* [Your objective] The output is the lines below from the one with "root of tail: (416, 176)" through the one with "nose: (1729, 644)", both included, printed exactly and with no other line.

* [Information provided]
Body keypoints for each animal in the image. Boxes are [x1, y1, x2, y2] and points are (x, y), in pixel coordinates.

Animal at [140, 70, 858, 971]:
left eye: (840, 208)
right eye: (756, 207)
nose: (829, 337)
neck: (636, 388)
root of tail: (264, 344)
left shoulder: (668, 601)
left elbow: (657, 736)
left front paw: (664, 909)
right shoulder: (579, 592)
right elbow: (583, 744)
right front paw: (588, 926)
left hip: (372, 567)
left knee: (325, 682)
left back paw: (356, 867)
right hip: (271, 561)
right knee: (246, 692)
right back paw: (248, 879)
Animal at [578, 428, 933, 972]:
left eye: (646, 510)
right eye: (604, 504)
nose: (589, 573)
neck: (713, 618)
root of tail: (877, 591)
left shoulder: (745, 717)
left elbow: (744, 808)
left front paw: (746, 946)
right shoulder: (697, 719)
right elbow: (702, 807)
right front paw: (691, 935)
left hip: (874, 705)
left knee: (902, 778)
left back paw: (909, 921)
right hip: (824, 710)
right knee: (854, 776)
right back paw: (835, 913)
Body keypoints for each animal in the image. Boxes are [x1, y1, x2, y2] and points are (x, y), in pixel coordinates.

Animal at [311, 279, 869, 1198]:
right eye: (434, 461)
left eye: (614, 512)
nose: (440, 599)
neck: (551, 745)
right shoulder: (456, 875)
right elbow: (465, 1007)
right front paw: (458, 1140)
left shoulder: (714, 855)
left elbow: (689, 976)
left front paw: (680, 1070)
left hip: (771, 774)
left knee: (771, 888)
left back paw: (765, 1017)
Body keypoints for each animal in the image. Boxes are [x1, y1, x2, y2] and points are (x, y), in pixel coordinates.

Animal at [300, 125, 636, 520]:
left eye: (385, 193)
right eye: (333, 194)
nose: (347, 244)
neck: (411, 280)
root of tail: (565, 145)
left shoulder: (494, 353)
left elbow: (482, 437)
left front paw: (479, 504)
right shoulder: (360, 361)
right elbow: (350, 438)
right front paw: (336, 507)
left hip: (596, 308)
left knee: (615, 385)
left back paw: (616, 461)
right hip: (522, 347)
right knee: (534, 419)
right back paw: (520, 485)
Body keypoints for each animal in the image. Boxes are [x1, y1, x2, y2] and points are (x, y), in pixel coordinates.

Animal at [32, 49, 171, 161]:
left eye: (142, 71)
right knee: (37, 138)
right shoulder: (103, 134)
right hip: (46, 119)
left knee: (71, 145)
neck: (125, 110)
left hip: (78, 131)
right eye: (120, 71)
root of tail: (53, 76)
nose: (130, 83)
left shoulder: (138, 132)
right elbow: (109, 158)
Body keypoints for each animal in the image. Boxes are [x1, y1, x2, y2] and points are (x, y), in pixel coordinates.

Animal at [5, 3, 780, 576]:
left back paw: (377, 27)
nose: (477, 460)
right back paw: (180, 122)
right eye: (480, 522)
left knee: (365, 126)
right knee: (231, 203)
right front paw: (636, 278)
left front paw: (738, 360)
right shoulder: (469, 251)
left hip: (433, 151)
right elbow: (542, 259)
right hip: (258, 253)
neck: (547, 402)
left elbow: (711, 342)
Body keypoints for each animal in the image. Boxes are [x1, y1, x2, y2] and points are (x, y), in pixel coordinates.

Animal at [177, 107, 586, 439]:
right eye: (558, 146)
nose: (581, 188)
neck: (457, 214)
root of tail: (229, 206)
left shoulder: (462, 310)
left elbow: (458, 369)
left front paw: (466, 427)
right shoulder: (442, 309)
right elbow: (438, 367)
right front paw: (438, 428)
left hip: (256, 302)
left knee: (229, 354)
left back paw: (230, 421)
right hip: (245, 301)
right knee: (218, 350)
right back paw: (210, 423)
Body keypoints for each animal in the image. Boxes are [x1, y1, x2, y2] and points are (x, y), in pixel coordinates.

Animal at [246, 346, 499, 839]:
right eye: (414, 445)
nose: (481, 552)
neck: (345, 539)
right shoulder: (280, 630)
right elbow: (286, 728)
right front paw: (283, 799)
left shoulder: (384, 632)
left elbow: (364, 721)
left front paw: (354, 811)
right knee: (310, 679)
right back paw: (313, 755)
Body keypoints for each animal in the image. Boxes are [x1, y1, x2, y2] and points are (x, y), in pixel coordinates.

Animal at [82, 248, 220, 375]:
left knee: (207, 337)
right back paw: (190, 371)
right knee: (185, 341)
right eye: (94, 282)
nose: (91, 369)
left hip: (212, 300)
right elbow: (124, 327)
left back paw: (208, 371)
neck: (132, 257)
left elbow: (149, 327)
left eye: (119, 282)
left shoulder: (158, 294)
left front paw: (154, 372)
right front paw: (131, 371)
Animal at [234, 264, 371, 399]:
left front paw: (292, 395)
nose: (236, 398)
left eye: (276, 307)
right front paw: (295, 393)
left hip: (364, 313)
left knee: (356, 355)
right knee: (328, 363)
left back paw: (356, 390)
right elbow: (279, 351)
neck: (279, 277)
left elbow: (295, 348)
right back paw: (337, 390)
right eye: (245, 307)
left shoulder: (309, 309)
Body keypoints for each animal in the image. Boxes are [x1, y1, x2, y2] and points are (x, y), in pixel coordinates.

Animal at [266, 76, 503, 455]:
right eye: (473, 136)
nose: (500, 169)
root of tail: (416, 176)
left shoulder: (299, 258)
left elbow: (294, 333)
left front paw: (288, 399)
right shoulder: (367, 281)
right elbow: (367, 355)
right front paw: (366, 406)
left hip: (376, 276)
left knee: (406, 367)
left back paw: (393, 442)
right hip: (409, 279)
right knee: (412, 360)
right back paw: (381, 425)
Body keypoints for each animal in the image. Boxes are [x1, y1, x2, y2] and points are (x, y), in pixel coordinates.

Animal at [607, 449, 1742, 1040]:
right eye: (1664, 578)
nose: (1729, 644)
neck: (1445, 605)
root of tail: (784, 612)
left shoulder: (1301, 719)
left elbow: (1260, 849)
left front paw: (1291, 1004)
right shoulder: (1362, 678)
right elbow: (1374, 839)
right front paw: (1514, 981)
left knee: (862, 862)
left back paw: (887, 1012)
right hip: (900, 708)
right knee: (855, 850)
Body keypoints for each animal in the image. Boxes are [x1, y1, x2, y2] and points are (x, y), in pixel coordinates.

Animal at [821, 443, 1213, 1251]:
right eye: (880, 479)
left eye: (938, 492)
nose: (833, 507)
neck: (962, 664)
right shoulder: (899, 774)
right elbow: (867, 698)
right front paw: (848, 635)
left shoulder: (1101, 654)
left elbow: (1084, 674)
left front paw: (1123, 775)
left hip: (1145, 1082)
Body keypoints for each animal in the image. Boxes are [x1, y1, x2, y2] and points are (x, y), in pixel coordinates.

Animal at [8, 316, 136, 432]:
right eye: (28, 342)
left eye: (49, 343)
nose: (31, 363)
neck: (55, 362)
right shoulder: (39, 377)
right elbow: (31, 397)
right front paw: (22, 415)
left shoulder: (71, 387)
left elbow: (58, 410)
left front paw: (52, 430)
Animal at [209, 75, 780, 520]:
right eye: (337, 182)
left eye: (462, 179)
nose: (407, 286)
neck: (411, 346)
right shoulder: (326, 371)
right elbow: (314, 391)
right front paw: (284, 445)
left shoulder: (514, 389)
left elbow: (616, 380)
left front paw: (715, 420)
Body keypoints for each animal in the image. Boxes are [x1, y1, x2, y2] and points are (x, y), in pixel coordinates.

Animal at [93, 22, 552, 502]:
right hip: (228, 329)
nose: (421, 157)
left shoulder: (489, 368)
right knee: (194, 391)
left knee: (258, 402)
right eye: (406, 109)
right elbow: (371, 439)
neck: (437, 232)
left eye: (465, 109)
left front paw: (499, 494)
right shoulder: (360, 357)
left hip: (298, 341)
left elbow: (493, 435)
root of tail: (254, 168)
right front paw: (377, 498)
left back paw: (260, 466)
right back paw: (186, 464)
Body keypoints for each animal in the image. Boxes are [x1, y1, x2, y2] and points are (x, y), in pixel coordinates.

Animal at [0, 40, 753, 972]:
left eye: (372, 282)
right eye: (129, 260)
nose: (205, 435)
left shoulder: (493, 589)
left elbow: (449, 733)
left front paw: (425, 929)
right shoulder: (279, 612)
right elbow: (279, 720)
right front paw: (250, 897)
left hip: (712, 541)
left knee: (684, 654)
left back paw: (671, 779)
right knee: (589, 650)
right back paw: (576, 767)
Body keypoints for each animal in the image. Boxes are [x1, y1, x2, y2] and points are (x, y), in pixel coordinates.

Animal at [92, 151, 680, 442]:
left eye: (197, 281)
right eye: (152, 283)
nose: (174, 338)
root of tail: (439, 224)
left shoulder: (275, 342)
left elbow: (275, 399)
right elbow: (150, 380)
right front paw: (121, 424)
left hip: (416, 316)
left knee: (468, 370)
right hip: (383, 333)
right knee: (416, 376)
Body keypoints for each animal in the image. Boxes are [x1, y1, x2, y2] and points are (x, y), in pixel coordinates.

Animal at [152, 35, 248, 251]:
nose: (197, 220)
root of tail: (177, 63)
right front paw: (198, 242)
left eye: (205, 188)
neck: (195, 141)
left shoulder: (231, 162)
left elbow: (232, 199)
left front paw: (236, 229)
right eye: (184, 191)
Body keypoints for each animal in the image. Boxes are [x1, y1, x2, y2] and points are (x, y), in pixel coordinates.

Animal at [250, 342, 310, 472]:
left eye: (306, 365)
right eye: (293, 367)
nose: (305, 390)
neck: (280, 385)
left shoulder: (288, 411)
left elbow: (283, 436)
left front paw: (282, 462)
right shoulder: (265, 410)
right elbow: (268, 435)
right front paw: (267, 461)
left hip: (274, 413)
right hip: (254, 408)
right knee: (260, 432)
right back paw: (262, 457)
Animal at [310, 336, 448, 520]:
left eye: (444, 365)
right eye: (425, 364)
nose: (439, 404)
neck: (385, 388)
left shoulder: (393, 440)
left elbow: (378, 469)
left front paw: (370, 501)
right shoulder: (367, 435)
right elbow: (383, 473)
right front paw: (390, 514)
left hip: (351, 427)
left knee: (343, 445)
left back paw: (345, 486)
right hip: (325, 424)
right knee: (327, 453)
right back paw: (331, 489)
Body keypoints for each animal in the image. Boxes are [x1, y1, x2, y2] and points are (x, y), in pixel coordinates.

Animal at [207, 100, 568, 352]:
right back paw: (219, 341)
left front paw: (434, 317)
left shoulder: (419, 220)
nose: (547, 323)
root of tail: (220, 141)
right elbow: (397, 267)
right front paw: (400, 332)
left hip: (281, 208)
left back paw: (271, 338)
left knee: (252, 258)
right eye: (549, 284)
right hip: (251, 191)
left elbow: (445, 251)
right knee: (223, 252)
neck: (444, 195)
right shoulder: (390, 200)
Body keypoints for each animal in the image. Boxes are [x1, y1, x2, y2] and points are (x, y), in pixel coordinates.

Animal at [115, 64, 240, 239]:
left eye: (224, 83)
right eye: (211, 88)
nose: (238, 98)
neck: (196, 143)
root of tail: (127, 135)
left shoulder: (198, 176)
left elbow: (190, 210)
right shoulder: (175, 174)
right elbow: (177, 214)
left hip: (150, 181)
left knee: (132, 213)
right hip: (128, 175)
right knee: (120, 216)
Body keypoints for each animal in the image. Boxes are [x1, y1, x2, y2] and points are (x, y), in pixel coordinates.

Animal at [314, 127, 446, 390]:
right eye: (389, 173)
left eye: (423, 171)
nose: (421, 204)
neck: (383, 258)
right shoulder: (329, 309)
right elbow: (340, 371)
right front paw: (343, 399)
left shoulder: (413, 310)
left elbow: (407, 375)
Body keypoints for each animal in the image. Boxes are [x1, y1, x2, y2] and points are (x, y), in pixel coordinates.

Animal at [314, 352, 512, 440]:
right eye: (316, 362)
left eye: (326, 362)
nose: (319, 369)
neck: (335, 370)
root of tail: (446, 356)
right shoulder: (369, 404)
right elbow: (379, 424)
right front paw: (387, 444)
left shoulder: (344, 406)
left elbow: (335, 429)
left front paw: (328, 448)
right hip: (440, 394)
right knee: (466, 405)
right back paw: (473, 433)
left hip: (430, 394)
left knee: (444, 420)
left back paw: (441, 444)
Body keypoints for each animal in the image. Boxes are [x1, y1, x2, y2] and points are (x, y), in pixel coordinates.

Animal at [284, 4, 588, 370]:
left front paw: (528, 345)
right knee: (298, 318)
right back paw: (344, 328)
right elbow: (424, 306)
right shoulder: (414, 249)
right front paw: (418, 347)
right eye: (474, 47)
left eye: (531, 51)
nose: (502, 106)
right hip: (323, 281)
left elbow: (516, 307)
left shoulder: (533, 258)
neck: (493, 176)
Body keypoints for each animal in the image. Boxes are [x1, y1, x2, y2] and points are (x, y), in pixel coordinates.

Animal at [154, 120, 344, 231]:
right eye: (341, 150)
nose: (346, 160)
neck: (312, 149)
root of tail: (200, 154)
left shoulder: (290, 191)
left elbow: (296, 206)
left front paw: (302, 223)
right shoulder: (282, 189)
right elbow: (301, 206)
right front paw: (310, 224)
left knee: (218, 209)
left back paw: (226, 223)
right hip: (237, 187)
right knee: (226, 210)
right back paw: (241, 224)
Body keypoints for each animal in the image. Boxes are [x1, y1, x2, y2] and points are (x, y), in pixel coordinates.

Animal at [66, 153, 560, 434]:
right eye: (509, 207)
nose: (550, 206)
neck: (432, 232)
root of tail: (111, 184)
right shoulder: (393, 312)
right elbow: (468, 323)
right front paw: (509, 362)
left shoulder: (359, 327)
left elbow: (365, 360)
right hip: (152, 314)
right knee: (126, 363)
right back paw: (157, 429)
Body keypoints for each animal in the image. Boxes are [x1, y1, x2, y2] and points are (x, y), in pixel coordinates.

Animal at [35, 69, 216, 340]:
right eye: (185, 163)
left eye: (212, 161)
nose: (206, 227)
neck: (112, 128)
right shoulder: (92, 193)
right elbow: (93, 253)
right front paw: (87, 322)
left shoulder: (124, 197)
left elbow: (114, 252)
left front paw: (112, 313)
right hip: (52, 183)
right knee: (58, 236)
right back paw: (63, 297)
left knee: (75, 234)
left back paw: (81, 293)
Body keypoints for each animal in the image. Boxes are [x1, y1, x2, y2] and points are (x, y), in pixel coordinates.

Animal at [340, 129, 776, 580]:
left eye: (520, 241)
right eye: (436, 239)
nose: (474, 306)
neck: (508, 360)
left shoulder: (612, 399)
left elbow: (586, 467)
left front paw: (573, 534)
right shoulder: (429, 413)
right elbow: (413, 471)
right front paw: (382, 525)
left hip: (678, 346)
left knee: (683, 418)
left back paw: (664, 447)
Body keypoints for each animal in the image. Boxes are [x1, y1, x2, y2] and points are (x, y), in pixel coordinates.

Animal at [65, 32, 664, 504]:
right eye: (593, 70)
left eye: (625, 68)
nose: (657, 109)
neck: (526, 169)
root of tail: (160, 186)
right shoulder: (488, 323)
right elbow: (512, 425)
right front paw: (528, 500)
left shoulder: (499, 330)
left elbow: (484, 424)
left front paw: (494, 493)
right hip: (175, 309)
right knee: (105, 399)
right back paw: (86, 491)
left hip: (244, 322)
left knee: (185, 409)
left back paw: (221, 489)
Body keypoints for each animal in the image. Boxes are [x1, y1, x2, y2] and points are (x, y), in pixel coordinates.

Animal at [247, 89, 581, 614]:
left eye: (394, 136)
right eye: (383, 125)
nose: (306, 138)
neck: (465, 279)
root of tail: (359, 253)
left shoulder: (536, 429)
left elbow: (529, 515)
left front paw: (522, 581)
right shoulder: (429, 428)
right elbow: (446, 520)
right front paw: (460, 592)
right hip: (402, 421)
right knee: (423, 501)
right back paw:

* [Reply]
root of tail: (416, 176)
left shoulder: (299, 258)
left elbow: (294, 333)
left front paw: (288, 399)
right shoulder: (367, 281)
right elbow: (367, 355)
right front paw: (366, 406)
left hip: (376, 276)
left knee: (406, 367)
left back paw: (393, 442)
right hip: (409, 279)
right knee: (412, 360)
right back paw: (381, 425)
Body keypoints for each animal in the image. Boxes are [x1, y1, x2, y2] and points are (x, y), in pixel coordinates.

Animal at [607, 449, 1742, 1040]:
right eye: (1664, 578)
nose: (1729, 644)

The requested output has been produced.